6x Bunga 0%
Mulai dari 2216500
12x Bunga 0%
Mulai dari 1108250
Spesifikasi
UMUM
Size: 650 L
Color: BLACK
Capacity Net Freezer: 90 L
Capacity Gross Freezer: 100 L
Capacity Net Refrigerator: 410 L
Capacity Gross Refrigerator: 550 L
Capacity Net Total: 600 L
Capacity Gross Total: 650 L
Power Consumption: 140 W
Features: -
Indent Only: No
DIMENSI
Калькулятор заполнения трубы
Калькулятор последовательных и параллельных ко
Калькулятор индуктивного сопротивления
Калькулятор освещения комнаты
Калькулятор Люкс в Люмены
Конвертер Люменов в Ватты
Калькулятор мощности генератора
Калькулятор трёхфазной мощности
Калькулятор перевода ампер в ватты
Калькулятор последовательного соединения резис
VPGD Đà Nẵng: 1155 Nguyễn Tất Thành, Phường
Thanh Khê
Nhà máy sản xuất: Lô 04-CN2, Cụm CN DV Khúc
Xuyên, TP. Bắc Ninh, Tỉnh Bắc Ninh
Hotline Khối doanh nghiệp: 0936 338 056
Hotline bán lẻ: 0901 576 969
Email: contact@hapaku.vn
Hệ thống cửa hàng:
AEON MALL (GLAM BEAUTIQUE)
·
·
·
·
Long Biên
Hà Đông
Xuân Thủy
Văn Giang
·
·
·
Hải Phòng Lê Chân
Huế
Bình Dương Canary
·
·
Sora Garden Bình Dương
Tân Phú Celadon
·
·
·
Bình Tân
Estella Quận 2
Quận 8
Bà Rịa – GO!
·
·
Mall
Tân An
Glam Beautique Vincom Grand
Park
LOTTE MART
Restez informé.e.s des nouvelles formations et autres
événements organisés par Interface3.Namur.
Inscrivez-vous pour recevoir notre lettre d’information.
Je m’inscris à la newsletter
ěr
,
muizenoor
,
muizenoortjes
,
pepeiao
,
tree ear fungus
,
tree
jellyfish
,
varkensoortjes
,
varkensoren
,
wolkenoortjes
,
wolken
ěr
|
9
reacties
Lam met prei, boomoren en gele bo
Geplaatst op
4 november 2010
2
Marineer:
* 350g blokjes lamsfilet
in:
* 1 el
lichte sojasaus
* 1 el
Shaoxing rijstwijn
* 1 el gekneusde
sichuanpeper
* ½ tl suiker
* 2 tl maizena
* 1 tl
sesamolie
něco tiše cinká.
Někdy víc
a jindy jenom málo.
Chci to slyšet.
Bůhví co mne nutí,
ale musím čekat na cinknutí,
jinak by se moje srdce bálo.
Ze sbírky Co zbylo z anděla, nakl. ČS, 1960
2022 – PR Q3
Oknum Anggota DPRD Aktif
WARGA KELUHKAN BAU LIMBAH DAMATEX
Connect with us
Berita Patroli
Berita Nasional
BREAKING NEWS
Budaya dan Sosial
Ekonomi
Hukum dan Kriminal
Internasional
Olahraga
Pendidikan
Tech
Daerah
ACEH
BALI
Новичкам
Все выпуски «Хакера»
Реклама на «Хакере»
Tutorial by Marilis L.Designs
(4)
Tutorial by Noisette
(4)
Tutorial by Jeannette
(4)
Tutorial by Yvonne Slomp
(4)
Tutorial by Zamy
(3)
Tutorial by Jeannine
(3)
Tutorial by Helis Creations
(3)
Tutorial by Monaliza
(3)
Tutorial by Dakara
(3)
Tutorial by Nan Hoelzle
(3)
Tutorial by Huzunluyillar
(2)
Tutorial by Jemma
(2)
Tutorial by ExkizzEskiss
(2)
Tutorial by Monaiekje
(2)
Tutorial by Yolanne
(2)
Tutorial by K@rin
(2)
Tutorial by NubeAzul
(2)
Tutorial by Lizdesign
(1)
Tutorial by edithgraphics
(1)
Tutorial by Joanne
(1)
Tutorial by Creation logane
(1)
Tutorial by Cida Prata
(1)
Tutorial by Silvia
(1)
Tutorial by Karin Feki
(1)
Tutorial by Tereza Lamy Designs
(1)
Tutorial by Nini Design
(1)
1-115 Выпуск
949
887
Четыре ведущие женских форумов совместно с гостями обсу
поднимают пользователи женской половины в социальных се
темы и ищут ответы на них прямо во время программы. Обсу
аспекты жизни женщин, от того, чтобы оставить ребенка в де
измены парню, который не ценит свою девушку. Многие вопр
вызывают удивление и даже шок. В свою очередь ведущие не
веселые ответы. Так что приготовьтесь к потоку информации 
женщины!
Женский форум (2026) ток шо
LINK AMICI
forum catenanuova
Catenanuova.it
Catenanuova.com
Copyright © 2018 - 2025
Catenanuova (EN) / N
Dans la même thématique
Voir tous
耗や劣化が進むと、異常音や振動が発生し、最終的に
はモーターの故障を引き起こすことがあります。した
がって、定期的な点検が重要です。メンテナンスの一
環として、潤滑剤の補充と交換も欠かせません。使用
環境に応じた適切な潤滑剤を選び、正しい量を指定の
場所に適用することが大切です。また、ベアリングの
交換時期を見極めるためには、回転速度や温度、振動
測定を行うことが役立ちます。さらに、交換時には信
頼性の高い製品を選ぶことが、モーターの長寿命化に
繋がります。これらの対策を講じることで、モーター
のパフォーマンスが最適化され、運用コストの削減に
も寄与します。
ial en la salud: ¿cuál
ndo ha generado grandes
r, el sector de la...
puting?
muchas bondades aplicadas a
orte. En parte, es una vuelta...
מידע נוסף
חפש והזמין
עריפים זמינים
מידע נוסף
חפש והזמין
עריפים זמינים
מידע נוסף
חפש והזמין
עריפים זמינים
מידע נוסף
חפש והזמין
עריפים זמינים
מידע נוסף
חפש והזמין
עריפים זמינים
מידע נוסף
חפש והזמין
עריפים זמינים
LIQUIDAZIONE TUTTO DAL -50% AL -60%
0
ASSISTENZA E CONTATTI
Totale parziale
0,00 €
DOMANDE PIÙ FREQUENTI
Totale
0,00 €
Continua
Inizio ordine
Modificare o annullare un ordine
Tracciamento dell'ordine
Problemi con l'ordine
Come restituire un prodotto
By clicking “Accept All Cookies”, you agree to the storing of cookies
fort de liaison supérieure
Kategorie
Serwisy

═══

THE PROBLEM:
Can you repeat, word for word, every line from the very first one through the line containing "événements organisés par Interface3.Namur.", including that line?

TASK SOLUTION:
6x Bunga 0%
Mulai dari 2216500
12x Bunga 0%
Mulai dari 1108250
Spesifikasi
UMUM
Size: 650 L
Color: BLACK
Capacity Net Freezer: 90 L
Capacity Gross Freezer: 100 L
Capacity Net Refrigerator: 410 L
Capacity Gross Refrigerator: 550 L
Capacity Net Total: 600 L
Capacity Gross Total: 650 L
Power Consumption: 140 W
Features: -
Indent Only: No
DIMENSI
Калькулятор заполнения трубы
Калькулятор последовательных и параллельных ко
Калькулятор индуктивного сопротивления
Калькулятор освещения комнаты
Калькулятор Люкс в Люмены
Конвертер Люменов в Ватты
Калькулятор мощности генератора
Калькулятор трёхфазной мощности
Калькулятор перевода ампер в ватты
Калькулятор последовательного соединения резис
VPGD Đà Nẵng: 1155 Nguyễn Tất Thành, Phường
Thanh Khê
Nhà máy sản xuất: Lô 04-CN2, Cụm CN DV Khúc
Xuyên, TP. Bắc Ninh, Tỉnh Bắc Ninh
Hotline Khối doanh nghiệp: 0936 338 056
Hotline bán lẻ: 0901 576 969
Email: contact@hapaku.vn
Hệ thống cửa hàng:
AEON MALL (GLAM BEAUTIQUE)
·
·
·
·
Long Biên
Hà Đông
Xuân Thủy
Văn Giang
·
·
·
Hải Phòng Lê Chân
Huế
Bình Dương Canary
·
·
Sora Garden Bình Dương
Tân Phú Celadon
·
·
·
Bình Tân
Estella Quận 2
Quận 8
Bà Rịa – GO!
·
·
Mall
Tân An
Glam Beautique Vincom Grand
Park
LOTTE MART
Restez informé.e.s des nouvelles formations et autres
événements organisés par Interface3.Namur.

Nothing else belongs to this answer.